Dans la période de l’après-Seconde Guerre mondiale, grand moment pour l’art abstrait et les avant-gardes américaines, l’impressionnisme en général et les dernières années de Monet en particulier n’inspirent plus. «Nous pensions que c’était un gribouillage. Monet n’était pas à jour et on le faisait passer pour sénile. »a déclaré Clotilde Scordia à l’AFP. L’artiste, décédé en 1926, ne voit pas l’année suivante l’accrochage de ses Nymphéas au musée de l’Orangerie. Et vingt ans plus tard, on se demande si cette idée était la bonne.
La galeriste Katia Granoff, originaire de l’actuelle Ukraine, considère Monet comme « le plus grand peintre français de notre temps ». Elle disait pouvoir contempler très tranquillement ces fresques qui attirent aujourd’hui chaque jour des milliers de visiteurs. « Les salles étaient toujours désertes et la somnolence du gardien l’incitait à danser dans la salle »» dit l’historienne de l’art dans son ouvrage.
Même sentiment d’abandon chez moi à Giverny, village de la vallée de la Seine.

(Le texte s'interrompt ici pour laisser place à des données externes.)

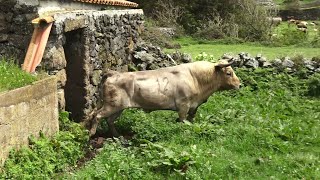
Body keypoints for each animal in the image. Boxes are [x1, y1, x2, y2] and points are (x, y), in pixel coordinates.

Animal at [87, 59, 240, 136]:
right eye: (228, 73)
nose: (239, 84)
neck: (195, 79)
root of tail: (113, 73)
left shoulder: (193, 107)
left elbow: (190, 120)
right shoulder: (183, 105)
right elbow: (182, 121)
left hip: (118, 107)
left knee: (109, 120)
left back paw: (117, 136)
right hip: (112, 105)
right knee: (97, 115)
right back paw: (91, 134)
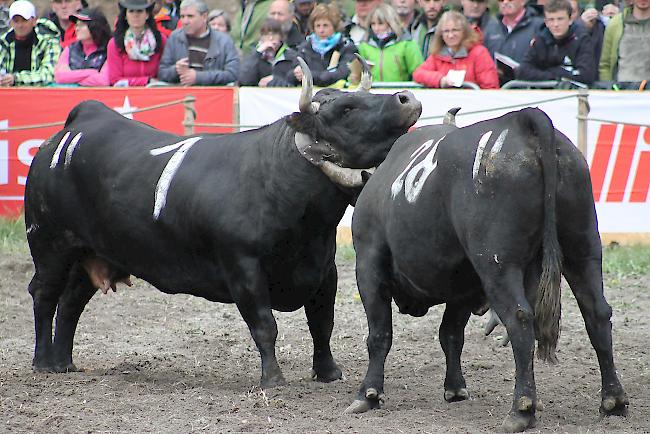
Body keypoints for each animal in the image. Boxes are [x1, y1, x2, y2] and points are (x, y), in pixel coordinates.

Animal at [346, 107, 624, 430]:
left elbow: (380, 334)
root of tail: (521, 120)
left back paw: (521, 409)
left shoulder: (368, 264)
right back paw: (613, 400)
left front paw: (368, 393)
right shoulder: (463, 286)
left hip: (498, 264)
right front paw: (455, 388)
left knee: (520, 318)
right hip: (583, 248)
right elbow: (451, 334)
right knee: (597, 313)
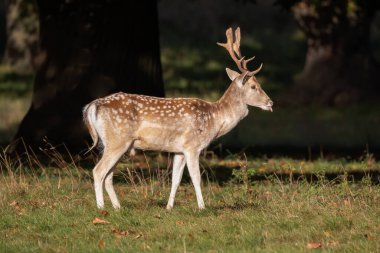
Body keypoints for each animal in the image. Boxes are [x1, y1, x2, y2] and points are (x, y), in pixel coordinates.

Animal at [83, 27, 274, 210]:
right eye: (254, 86)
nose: (270, 102)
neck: (214, 120)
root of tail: (92, 106)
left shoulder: (178, 150)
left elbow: (175, 179)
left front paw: (169, 207)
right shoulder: (192, 146)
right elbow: (196, 178)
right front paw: (202, 207)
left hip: (111, 143)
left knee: (108, 175)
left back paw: (118, 207)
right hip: (118, 140)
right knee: (98, 171)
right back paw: (101, 208)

Après la mort en 1947 de la belle-fille de Monet, Blanche Hoschedé, le célèbre jardin tombe en ruine. Le fils, Michel, unique héritier, passionné de voyages, souhaite se décharger de l’héritage. Ce sera avec Katia Granoff, l’une des rares femmes dans le milieu des marchands d’art. « Michel Monet avait une personnalité assez difficile, il se méfiait des institutions. Mais lorsqu’il la rencontre en 1950, le respect et l’amitié se créent. Il lui fait confiance et elle peut acquérir les fonds de l’atelier Giverny »explique Clotilde Scordia.
A l’intérieur se trouvent des Nymphéas, réputés invendables. La galeriste, qui se lance dans la vente d’art dès son arrivée à Paris à l’âge de 29 ans en 1924, trouve preneur. Principalement des Américains.

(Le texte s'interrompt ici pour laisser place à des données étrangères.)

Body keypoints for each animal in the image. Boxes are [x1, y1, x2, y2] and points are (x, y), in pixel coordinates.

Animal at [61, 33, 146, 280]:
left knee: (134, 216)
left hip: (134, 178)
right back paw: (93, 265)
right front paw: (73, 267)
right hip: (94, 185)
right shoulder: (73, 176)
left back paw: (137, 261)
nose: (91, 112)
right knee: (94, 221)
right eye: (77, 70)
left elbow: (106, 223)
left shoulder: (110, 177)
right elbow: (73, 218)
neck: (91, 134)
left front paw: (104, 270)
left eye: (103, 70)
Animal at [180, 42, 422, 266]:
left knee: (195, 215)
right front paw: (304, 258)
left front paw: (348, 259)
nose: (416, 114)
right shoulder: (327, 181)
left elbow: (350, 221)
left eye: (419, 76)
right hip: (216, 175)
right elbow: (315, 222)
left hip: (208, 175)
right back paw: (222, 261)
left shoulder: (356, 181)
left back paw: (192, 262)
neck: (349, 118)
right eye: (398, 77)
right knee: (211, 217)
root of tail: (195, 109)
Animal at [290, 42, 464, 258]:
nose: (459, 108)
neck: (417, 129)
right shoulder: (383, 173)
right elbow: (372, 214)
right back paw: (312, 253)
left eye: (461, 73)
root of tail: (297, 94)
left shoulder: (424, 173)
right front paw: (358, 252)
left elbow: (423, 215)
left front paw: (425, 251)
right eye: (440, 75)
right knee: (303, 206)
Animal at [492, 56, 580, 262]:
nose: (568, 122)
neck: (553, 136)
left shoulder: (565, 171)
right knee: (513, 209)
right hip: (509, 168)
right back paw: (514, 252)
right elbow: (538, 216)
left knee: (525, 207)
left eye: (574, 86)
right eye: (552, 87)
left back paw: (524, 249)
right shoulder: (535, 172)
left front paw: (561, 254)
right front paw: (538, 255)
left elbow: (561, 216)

« Elle était en pension en Suisse, elle est multilingue, très curieuse et ouverte. Elle a toujours dû se débrouiller seule. Son instinct lui dit que le public redécouvrira inévitablement Monet, que ce n’est qu’une question d’années. Elle ne peut pas brader les Nymphéas.selon l’historien de l’art. Les archives de la galerie montrent que certains clients ont dû abandonner. Trop cher pour eux.

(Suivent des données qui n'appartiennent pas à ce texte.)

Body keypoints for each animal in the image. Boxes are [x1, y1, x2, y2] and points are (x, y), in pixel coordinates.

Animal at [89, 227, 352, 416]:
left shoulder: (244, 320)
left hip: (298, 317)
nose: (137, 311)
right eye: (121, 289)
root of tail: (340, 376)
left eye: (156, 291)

Parmi ceux qui ont remporté le prix figurait Alfred Barr, premier directeur du Museum of Modern Art (MoMA) de New York. « Je ne suis pas responsable du fait que les gens étaient aveugles avant vous, cher M. Barr. Emportez les dernières peintures de Monet en Amérique et exposez-les dans votre grand musée. »lui écrit Katia Granoff.
Un incendie à New York en 1958 a détruit l’un des tableaux, « Les Nuages ». Il reviendra à Paris pour en acheter trois autres. Et Katia Granoff lui offrira un tableau supplémentaire en cadeau. Non seulement, écrit-elle, parce que Barr était “le premier à comprendre l’importance de la dernière période de Monet”mais aussi par reconnaissance pour “l’armée américaine” après la Libération.
Monet est aujourd’hui l’un des artistes les plus chers au monde. Dix-huit tableaux de sa série des Nymphéas ont déjà dépassé les 30 millions de dollars aux enchères. Chez Christie’s New York en novembre 2023, « Le Bassin aux nymphéas » (1917-1919) atteint 74 millions de dollars.